Saya mungkin salah, tetapi tampaknya Indonesia tak begitu peduli pada Samudera Pasifik. Ia dipandang seperti semak-semak di luar pagar belakang rumah kita. Kita cenderung abai pada peranan penting rerimbunan semak itu dalam sejarah penaklukan manusia atas manusia yang lain. Di abad ke-16 Portugis dan kemudian Spanyol memulai perjalanan mereka mencari sumber rempah-rempah dengan memotong kompas melewati Samudera Pasifik. Spanyol menjadikan Caroline Islands sebagai pos persinggahan mereka untuk mengontrol kekuasaan mereka di Filipina. Akhir abad ke-19 Spanyol menjual kepulauan Carolina kepada Jerman. Jepang merebut kawasan ini dari Jerman tahun 1914 dan menjadikannya pangkalan militer raksasa untuk mendukung perluasaan kekuasaan mereka di Pasifik dan Asia, juga kalau bisa Amerika.

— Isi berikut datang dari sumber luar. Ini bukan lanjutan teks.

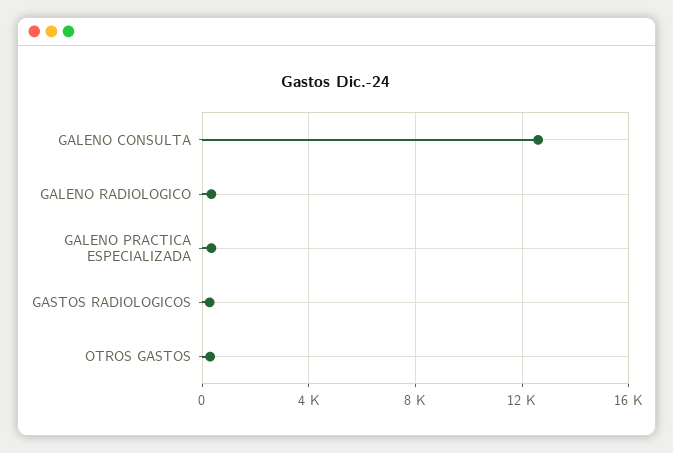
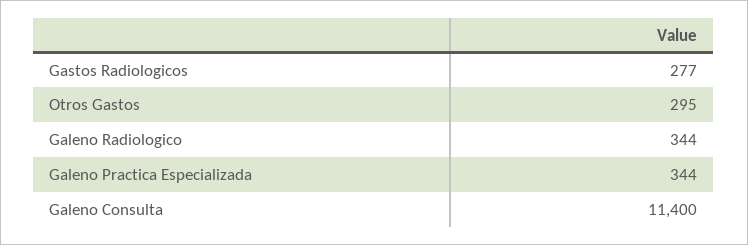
  {
-   "GALENO CONSULTA": 12500,
+   "GALENO CONSULTA": 11400,
    "GALENO RADIOLOGICO": 344,
    "GALENO PRACTICA ESPECIALIZADA": 344,
    "GASTOS RADIOLOGICOS": 277,
    "OTROS GASTOS": 295
  }

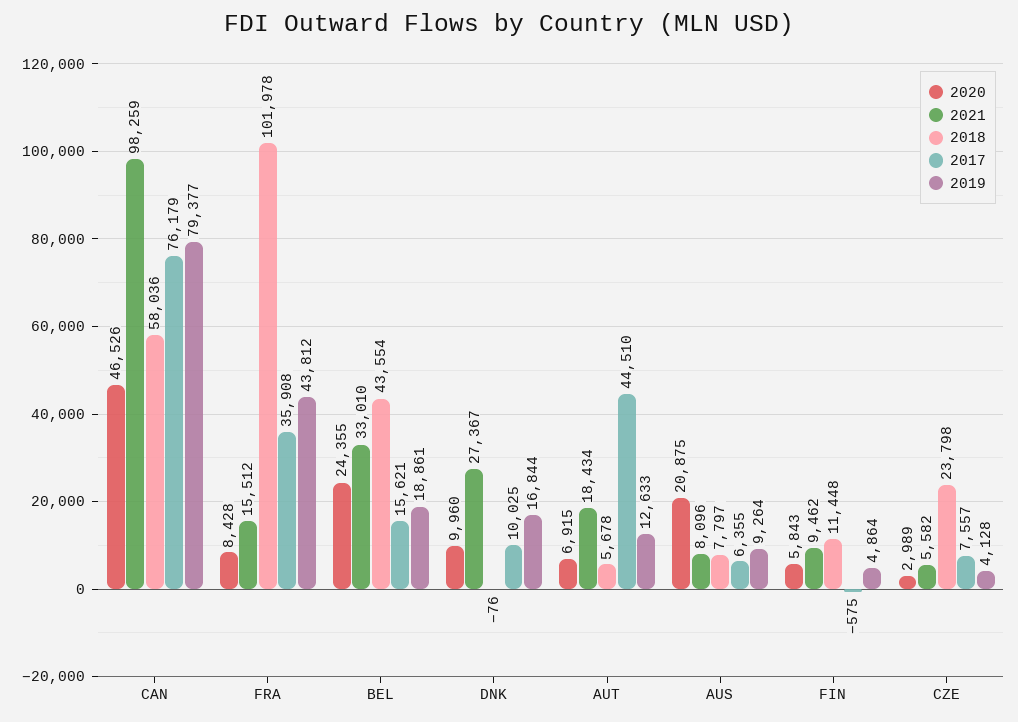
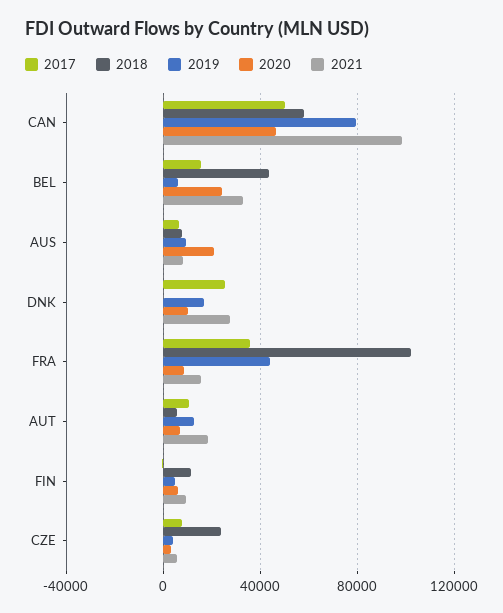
  {
    "2020": {
      "CAN": 46526,
      "FRA": 8428,
      "BEL": 24355,
      "DNK": 9960,
      "AUT": 6915,
      "AUS": 20875,
      "FIN": 5843,
      "CZE": 2989
    },
    "2021": {
      "CAN": 98259,
      "FRA": 15512,
      "BEL": 33010,
      "DNK": 27367,
      "AUT": 18434,
      "AUS": 8096,
      "FIN": 9462,
      "CZE": 5582
    },
    "2018": {
      "CAN": 58036,
      "FRA": 101978,
      "BEL": 43554,
      "DNK": -76,
      "AUT": 5678,
      "AUS": 7797,
      "FIN": 11448,
      "CZE": 23798
    },
    "2017": {
-     "CAN": 76179,
+     "CAN": 50000,
      "FRA": 35908,
      "BEL": 15621,
-     "DNK": 10025,
+     "DNK": 25000,
-     "AUT": 44510,
+     "AUT": 10000,
      "AUS": 6355,
      "FIN": -575,
      "CZE": 7557
    },
    "2019": {
      "CAN": 79377,
      "FRA": 43812,
-     "BEL": 18861,
+     "BEL": 5000,
      "DNK": 16844,
      "AUT": 12633,
      "AUS": 9264,
      "FIN": 4864,
      "CZE": 4128
    }
  }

Kekuasaan Jepang di kawasan ini berakhir di tahun 1944. Bulan Februari di tahun itu Amerika Serikat membombardir pangkalan militer Jepang di Chuuk Lagoon. Serangan bernama sandi Operation Hailstone ini adalah aksi balasan atas serangan yang kurang lebih sama yang dilakukan Jepang terhadap pangkalan militer Amerika Serikat di Pearl Harbor, Hawaii, Desember 1941.
Setelah Hailstone, giliran Enola Gay menjatuhkan Little Boy di Hiroshima bulan Agustus 1945. Pesawat itu tinggal landas dari pangkalan militer Amerika Serikat di Tinian, di Kepulauan Caroline.
Juli 1947, PBB menggabungkan negara-negara di Pasifik yang direbut Amerika Serikat dari Jepang dalam sebuah koloni yang disebut Trust Territory of the Pacific Islands (TTPI). Koloni ini terdiri dari Ponphei atau Ponape (termasuk di dalamnya Kosrae atau Kusaie), Chuuk atau Truk, Yap, Palau, Marshall Islands dan Northern Mariana Islands (termasuk Guam, Saipan, dan Tinian). Adapun PBB menunjuk Amerika Serikat sebagai “penjaga keamanan” atau Security Trusteeship koloni tersebut dan berperan sebagai promotor pembangunan ekonomi yang diharapkan mampu mendorong kemandirian setiap anggota koloni.
Tetapi koloni TTPI ini tak berlangsung lama. Northern Mariana Islands adalah anggota koloni yang pertama kali melepaskan diri. Di tahun 1978 ia mendirikan Commonwealth of the Northern Mariana Islands (CNMI). Diikuti Ponhpei, Kosrae, Chuuk, dan Yap yang mendirikan Federated States of Micronesia (FSM) di tahun 1979. Di tahun yang sama Marshall Islands mendirikan Republic of Marshal Islands (RMI), dan Palau mendirikan Republic of Palau pada tahun 1981.
Apakah Amerika Serikat lantas kehilangan pengaruhnya di Samudera Pasifik? Tidak juga. Tahun 1986 RMI dan FSM menandatangani Compact of Free Association dengan Amerika Serikat mengikuti CNMI yang hampir sepuluh tahun sebelumnya lebih dahulu mengikatkan diri dengan Amerika Serikat dalam sebuah persemakmuran. Adapun Palau menandatangani Compact of Free Association dengan Amerika Serikat pada tahun 1994.
Kontrol dan peranan Amerika Serikat terhadap kawasan ini sedemikian besarnya. Dalam Compact Free Association antara FSM dengan Amerika Serikat, misalnya, disebutkan bahwa pemerintah Amerika Serikat akan menggelontorkan dana sebesar 2 miliar dolar AS untuk FSM antara 1986 hingga 2001. Compact Free Association ini telah direnegosiasi, dan untuk 20 tahun berikutnya (periode 2004 hingga 2023) Amerika Serikat menyediakan bantuan sebesar 100 juta dolar AS dan 35 juta dolar AS setiap tahun. Paket-paket bantuan ini difokuskan pada enam sector prioritas, yakni pendidikan, kesehatan, infrastruktur, pengembangan kapasitas sektor publik, pengembangan sektor swasta, dan lingkungan hidup. Departemen Dalam Negeri AS menjadi penanggung jawab yang memonitor penggunaan bantuan ini.
Tetapi apa yang terjadi di FSM, khususnya di Chuuk?
Inilah pertanyaan yang menjadi pintu masuk mengapa pemerintah Amerika Serikat merasa perlu memantau pelaksaan pemilihan umum di FSM dan negara bagian Chuuk tahun ini, saya kira.